[Records supplied — start]

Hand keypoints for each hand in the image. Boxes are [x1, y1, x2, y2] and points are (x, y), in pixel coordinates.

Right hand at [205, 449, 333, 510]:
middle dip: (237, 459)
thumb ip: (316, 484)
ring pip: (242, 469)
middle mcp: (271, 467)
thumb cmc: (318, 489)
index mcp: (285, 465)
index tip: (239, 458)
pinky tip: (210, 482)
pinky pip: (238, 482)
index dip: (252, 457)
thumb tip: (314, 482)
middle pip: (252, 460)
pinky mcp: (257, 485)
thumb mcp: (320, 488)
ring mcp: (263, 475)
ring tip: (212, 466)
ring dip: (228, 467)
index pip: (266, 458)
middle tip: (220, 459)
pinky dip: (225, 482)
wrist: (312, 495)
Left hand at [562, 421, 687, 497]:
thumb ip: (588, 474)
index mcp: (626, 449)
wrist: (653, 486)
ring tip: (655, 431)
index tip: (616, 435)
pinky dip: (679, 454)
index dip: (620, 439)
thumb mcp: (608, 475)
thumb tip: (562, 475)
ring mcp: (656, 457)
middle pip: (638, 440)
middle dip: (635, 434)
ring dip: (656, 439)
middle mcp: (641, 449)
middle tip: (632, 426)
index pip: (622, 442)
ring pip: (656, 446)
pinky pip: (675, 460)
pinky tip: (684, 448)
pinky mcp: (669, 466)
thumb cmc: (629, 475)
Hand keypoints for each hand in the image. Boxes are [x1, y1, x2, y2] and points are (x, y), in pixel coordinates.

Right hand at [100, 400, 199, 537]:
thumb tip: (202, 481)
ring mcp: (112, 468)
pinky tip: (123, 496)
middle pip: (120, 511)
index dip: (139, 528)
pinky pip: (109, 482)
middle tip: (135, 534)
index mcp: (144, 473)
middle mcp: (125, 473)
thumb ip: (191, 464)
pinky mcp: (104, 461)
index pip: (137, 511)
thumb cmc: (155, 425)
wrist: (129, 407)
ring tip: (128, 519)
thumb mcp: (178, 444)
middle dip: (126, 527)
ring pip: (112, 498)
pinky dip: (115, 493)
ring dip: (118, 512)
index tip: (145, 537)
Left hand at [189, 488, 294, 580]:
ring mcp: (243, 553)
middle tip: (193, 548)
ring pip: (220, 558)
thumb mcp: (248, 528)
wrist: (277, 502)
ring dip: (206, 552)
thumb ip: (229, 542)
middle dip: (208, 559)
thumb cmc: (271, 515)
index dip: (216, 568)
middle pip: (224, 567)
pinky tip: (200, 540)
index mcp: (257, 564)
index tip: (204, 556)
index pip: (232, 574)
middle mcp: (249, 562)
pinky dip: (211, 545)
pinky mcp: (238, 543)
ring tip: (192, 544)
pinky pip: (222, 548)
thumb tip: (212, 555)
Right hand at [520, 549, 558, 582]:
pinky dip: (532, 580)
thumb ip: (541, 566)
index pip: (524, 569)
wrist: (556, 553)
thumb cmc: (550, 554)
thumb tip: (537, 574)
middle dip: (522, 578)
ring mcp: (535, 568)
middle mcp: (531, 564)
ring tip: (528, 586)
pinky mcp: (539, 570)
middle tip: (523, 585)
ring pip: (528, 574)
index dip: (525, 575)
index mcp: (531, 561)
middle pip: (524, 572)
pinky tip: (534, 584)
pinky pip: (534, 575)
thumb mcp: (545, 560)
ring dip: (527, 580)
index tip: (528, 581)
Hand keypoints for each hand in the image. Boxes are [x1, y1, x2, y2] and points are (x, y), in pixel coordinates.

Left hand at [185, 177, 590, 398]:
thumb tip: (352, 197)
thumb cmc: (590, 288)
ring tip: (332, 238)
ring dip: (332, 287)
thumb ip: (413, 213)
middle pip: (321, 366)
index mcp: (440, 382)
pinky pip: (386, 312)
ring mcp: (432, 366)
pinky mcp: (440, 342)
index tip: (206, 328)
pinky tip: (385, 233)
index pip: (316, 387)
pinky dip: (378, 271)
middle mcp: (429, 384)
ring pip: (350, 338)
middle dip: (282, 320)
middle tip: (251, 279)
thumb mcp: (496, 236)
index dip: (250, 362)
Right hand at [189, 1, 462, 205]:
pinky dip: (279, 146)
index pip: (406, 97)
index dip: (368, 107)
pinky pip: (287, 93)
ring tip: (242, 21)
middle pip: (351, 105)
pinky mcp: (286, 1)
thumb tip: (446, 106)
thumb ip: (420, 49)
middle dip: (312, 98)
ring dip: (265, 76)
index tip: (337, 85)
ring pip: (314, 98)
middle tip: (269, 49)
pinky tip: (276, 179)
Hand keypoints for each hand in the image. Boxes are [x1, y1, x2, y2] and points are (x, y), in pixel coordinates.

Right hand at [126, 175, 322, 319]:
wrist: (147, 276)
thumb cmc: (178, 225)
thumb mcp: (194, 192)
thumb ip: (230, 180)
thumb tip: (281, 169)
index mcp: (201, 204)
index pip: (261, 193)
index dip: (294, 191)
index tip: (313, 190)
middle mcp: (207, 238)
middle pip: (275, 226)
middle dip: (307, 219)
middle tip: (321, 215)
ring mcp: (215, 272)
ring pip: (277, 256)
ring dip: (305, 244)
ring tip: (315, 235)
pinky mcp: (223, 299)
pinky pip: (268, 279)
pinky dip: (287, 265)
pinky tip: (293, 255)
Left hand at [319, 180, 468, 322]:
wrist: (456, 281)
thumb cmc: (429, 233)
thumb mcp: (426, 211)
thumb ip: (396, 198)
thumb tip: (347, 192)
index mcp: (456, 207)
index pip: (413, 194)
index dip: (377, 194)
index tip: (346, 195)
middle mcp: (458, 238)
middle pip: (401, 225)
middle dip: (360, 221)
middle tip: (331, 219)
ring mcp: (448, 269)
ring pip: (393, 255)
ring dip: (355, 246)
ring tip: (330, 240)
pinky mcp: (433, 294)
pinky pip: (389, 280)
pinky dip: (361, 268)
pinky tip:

[Records supplied — finish]

▶ **Activity**: Pull out all lines from the entries above that include the word "Left".

▶ **Task output**:
Left hand at [562, 421, 687, 497]:
Left hand at [189, 488, 294, 580]:
Left hand at [185, 177, 590, 398]:
Left hand at [319, 180, 468, 322]:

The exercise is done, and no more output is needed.